*EXERCISE DESCRIPTION*. Repeat the whole listing. Keep it exact.

Start of DATA TO USE

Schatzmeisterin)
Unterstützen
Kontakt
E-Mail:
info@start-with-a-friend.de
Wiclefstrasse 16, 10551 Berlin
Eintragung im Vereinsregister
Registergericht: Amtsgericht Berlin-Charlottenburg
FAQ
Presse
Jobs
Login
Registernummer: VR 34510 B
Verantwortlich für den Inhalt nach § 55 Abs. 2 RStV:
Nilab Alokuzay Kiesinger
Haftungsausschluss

End of DATA TO USE

*ANSWER AREA*.
Schatzmeisterin)
Unterstützen
Kontakt
E-Mail:
info@start-with-a-friend.de
Wiclefstrasse 16, 10551 Berlin
Eintragung im Vereinsregister
Registergericht: Amtsgericht Berlin-Charlottenburg
FAQ
Presse
Jobs
Login
Registernummer: VR 34510 B
Verantwortlich für den Inhalt nach § 55 Abs. 2 RStV:
Nilab Alokuzay Kiesinger
Haftungsausschluss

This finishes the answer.